## 提示文
· · · ·

年金減額の基準となる支給停止調整額は個人ごとに定められており、配偶者の収入や年金額が自分の年金に影響することはありません。
たとえ夫婦共働きであっても、それぞれの収入と年金額に基づいて判定されるため、合算による不利益が発生しないのが特徴です。
次から、その仕組みを詳しく解説します。
支給停止は「基本月額+総報酬月額相当額」で決まる
在職老齢年金では、老齢厚生年金(報酬比例部分)の月額である「基本月額」と、給与や賞与の平均を示す「総報酬月額相当額」を合算します。その合算額によって、支給停止の有無が判定されます。
基本月額は老齢厚生年金の年額を12で割った金額で、総報酬月額相当額は標準報酬月額に過去1年分の標準賞与額を12で割って加えた額です※1。この合計額が基準額を超えると、その超過分に応じて年金が一部停止されます。
配偶者の収入は一切関係ない
在職老齢年金の計算では、配偶者の収入や年金額は一切影響しません。支給停止額を判定する際に対象となるのは、本人の収入と年金額であり、配偶者の収入や年金は考慮されない仕組みです。
夫が高収入であっても、妻の在職老齢年金の減額につながることはなく、逆に妻がパートなどで収入を得ていても、その額が夫の年金判定に影響することもありません。
制度上、在職老齢年金は個人ごとに切り分けて計算され、夫婦の収入や年金を合算して調整する仕組みは存在しないのです。
「夫の収入が多いと妻の年金も減るのでは?」と心配する人は多いですが、それは誤解です。配偶者の収入が原因で、自分の年金が減らされることはありません。
夫婦それぞれに調整が行われる
夫婦がともに働いて厚生年金に加入している場合、在職老齢年金の支給停止額は個別に計算されます。
夫婦で収入や年金額を合算して判定することはなく、一人ひとりに「51万円の基準額」が適用されます。そのため、もし夫婦双方が基準額を超えた場合には、それぞれの年金がルールに従って減額される仕組みです。
<例>
本人 | 夫 | 妻 |
---|---|---|
給与 | 40万円 | 15万円 |
年金 | 20万円 | 10万円 |
合計 | 60万円 | 25万円 |
基準額との差 | +9万円 | 基準額未満 |
減額額 | 4万5,000円 | 0円 |
支給結果 | 年金一部減額 | 年金満額支給 |
在職老齢年金の影響は?夫婦で受給している人は一度FPに相談してみよう

夫婦で働きながら年金を受給している場合でも、それぞれの収入が相手の在職老齢年金に影響しません。
しかし、何も考えずに働き続けると、収入増によって年金が一部支給停止となり、結果的に手取りがあまり増えない「働き損」と感じるケースもあります。そうならないためにも、老後のライフプランを見据えて、年金受給と収入のバランスを取ることが重要です。
複雑な収入と年金の調整は、一度FPに相談してみると安心です。FPなら、夫婦の資産状況や理想の老後の暮らし方を踏まえ、最適な年金受給と収入のバランスを提案してくれます。

【みんなはどうしてる?】在職老齢年金を夫婦で合わせて受けている人の体験談
ここでは、夫婦で在職老齢年金を受給している人を対象にアンケートを実施しました。

· · · ·

## データ内容
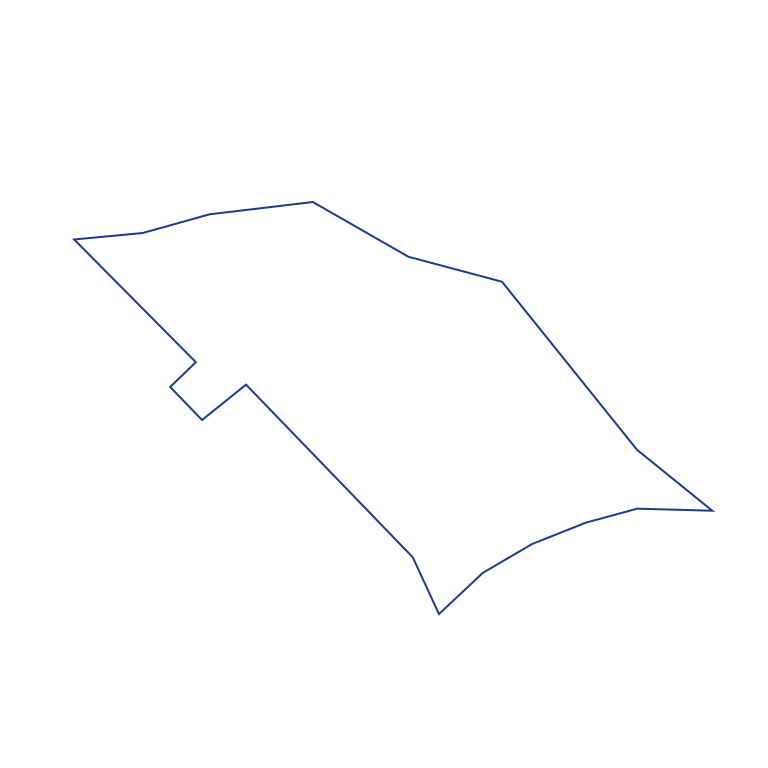 the border of Bududa, rotated 46°
{"feature_id": "UGA-5626", "entity_name": "Bududa", "entity_type": "District", "adm_level": 1, "iso_a3": "UGA", "parent_name": "Uganda", "parent_adm1": "", "projection": "mercator", "projection_center": [34.397, 1.046], "detail": "fine", "context": "isolated", "style": "outline", "palette": "blue", "viewbox_px": 768, "rotation_deg": 46, "n_neighbors": 0, "source": "natural_earth", "source_scale": "10m", "svg_char_len": 392}
<svg xmlns="http://www.w3.org/2000/svg" viewBox="0 0 768 768"><g transform="rotate(46 384 384)"><path d="M703.2,235.9L649.6,288.4L623.9,335.2L602.0,388.5L588.5,444.2L587.7,504.3L528.7,483.7L288.6,483.7L283.5,539.9L237.6,539.9L237.6,504.2L64.8,506.5L107.8,452.6L140.8,391.5L203.6,308.8L309.6,278.0L392.4,228.1L607.2,247.7L703.2,235.9Z" fill="none" stroke="#1e3a8a" stroke-width="2"/></g></svg>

· · · ·

## 課題
提示文の「たとえ夫婦共働きであっても、」から「金は考慮されない仕組みです。」までを、「配偶者」を「パートナー」に置き換えて書き直してください。

## 完全な解答
たとえ夫婦共働きであっても、それぞれの収入と年金額に基づいて判定されるため、合算による不利益が発生しないのが特徴です。
次から、その仕組みを詳しく解説します。
支給停止は「基本月額+総報酬月額相当額」で決まる
在職老齢年金では、老齢厚生年金(報酬比例部分)の月額である「基本月額」と、給与や賞与の平均を示す「総報酬月額相当額」を合算します。その合算額によって、支給停止の有無が判定されます。
基本月額は老齢厚生年金の年額を12で割った金額で、総報酬月額相当額は標準報酬月額に過去1年分の標準賞与額を12で割って加えた額です※1。この合計額が基準額を超えると、その超過分に応じて年金が一部停止されます。
パートナーの収入は一切関係ない
在職老齢年金の計算では、パートナーの収入や年金額は一切影響しません。支給停止額を判定する際に対象となるのは、本人の収入と年金額であり、パートナーの収入や年金は考慮されない仕組みです。